Now I shall reconnect with family wamily. And nap.

Thursday, March 1, 2012

Lion and Lamb

March winds have roared in wild as a lion, but the recent temperatures here in the Midwest have been mild as a lamb. So which is it, lion or lamb

And Wikipedia of course provides more weather lore.

I'll be AWPing...heh heh...for the next couple of days, and, as if to show me my tensions and worries, I had a morning dream of trying to find the bathroom, finding it, and discovering it to be co-ed, with distinguished-looking writers, male and female, lounging around in the lounge area. And, of course, the stalls, preventing any actual peeing. Sigh....
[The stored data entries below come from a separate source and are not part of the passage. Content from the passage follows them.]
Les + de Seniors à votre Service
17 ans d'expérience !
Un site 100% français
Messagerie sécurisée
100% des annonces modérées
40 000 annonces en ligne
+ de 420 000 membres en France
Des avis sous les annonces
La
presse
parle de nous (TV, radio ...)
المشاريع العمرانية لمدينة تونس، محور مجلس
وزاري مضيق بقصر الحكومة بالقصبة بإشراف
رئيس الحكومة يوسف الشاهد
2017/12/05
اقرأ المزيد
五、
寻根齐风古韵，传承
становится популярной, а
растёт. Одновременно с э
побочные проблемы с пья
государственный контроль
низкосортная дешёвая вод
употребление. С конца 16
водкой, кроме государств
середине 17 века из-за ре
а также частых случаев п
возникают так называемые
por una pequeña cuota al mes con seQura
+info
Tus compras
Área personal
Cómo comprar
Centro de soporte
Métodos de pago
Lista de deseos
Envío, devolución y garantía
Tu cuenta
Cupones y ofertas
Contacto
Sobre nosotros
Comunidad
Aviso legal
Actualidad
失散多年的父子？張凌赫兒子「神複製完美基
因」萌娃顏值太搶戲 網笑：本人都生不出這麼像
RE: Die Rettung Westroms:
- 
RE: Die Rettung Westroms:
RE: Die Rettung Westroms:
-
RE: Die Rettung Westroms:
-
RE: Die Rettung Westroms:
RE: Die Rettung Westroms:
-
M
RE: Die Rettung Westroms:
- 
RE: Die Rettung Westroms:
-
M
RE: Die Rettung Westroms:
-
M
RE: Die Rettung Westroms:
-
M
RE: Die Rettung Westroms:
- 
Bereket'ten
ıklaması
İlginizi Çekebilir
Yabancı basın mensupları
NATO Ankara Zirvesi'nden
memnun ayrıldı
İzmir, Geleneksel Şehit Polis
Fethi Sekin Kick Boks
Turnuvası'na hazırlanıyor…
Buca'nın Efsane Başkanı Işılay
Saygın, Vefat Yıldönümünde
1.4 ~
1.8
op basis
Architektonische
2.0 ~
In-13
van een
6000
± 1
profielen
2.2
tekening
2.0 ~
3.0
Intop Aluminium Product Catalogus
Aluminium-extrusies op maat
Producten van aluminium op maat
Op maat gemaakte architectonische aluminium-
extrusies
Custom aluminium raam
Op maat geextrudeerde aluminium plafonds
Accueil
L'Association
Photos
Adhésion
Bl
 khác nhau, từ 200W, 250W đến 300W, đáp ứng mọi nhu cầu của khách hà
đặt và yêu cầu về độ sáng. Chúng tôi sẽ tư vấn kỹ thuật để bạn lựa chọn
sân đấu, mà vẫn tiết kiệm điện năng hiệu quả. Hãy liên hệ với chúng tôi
So I won't be blogging till after the event. Will be attending panels, readings, receptions, etc., and reading for Adanna Journal Saturday night. (See Events on the right.) Hoping to meet some people I've met only through their work or online, and to run into old friends. There will be 10,000 people there, I hear.

Happy March! (Beware the Ides.)

Wednesday, February 29, 2012

Blown Away on Leap Day

Picking up sticks again in my parents' yard this morning, this time due to last night's thunderstorm, I was almost blown away.

Whimsical pause for hilarity: A Mighty Wind

At least the branches in my arms might have served as wings! And almost did. I might have leaped into the air on Leap Day and stayed there for a while.


I was also blown away by these poems from Michaela A. Gabriel! And this collage art by Alexis Anne Mackenzie! I was beginning to line up poetry features for March at Escape Into Life, and when I read these "The day I fell in love with..." poems by Gabriel, they seemed so perfect for Leap Day, a day when women can declare their love in "unconventional" ways, that I posted them on this special extra day of February.

There's a golden ring hanging from the split rock above, so a marriage proposal hovers, too, and butterflies are circling in the poem. Oh, this makes it a Random Coinciday in the blog, as well as a Poetry Someday and the Hump of the Week!

Happy Leap Day to all!

Whimsical pause for hilarity: 30 Rock: Leap Day

And safe travels to all who are meeting rain, snow, or...a mighty wind.